They walked over to me. Richard asked me if I wanted to go out with John sometime. I knew I was already seeing Sean, but also remembered how I felt about John back in middle school and high school.

"Well, he did write that he was my best friend in my 8th grade yearbook..." I said with a smile on my face. We decided that we would go to the mall on Saturday. 

John and I were pretty good friend in the 8th grade, and I had the biggest crush on him. Then when we entered high school, we belonged to different cliques but were still friends. 

Saturday came and we were walking around the mall. I was there waiting for him. He showed up and put his arm out for me to link mine around his. Even though we belonged to different social groups, he still treated me the same. We walked into a store and saw some of his friends. He didn't act any differently, but his friends were giving me dirty looks and making rude comments.

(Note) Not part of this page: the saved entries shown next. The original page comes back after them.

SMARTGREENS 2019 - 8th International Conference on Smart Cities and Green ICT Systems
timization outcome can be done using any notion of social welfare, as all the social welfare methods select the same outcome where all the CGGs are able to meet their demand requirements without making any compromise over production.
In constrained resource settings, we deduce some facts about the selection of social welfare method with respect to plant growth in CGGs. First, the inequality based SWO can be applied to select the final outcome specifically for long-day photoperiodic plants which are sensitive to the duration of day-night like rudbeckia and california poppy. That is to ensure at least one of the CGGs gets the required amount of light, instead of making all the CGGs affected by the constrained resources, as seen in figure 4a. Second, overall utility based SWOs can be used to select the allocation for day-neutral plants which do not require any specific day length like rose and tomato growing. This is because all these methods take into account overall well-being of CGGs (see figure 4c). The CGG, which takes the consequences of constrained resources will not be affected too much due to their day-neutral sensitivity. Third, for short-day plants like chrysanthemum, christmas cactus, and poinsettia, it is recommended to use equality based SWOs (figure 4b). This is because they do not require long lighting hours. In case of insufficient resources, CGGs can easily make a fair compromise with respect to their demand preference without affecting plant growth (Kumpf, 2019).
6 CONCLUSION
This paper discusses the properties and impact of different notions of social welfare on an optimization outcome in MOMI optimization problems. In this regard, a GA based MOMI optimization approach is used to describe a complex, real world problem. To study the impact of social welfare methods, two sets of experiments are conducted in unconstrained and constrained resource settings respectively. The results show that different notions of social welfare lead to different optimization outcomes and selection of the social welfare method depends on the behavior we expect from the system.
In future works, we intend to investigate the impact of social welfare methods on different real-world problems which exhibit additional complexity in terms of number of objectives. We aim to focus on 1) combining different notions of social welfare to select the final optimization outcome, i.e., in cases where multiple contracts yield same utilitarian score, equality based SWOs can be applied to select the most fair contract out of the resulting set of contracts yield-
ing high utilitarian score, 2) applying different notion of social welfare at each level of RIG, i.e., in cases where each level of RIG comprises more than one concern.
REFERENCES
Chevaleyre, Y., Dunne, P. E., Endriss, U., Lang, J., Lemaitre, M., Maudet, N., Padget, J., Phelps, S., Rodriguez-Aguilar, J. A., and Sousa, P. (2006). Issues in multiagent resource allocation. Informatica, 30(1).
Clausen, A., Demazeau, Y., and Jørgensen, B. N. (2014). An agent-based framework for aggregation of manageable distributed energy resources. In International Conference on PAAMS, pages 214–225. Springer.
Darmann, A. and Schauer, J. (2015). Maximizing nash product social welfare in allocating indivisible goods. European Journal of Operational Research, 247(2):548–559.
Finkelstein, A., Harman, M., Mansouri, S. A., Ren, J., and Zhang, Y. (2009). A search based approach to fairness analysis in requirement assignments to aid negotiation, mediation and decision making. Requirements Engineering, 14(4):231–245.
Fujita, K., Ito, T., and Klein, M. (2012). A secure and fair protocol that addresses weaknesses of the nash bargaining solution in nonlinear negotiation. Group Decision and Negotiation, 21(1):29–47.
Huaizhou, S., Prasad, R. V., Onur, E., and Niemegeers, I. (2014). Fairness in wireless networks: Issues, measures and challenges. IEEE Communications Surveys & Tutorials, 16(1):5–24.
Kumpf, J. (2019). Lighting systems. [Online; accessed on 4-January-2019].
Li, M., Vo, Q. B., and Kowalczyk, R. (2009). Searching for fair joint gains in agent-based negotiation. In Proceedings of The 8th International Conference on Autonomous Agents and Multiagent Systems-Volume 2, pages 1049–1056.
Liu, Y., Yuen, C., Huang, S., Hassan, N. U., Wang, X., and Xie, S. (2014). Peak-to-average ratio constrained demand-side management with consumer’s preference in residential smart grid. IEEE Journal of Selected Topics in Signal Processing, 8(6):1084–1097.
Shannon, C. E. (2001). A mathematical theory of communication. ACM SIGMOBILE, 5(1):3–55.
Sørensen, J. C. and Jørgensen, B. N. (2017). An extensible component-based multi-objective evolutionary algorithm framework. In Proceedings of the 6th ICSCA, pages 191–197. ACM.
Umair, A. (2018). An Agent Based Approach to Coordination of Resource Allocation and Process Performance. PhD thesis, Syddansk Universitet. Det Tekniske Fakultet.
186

We walked into another store and there were two more of his male friends standing in the cashier line in front of us. They were being even ruder to me than the other two guys. They started messing with me and I began hitting and punching one of the guys until he ran off. The other guy became really pissed off. He pulled his fist back, as if to punch me. He swung and purposely missed. His intentions were only to scare me. My reaction to this was to act as if he really punched me. I fell to the ground, covered my face and pretended to cry. A security guard came running and took the other guy away. 

The security guard asked me if I was ok a few times before leaving, and I made sure to continue crying, whimpering and wiping my eyes. After he walked off and was out of view, John and I looked at each other and started laughing. 

Dream 2:
I was visiting my college that I just graduated from. I was dressed really nicely because there were important people I was giving a tour to, politicians of some sort.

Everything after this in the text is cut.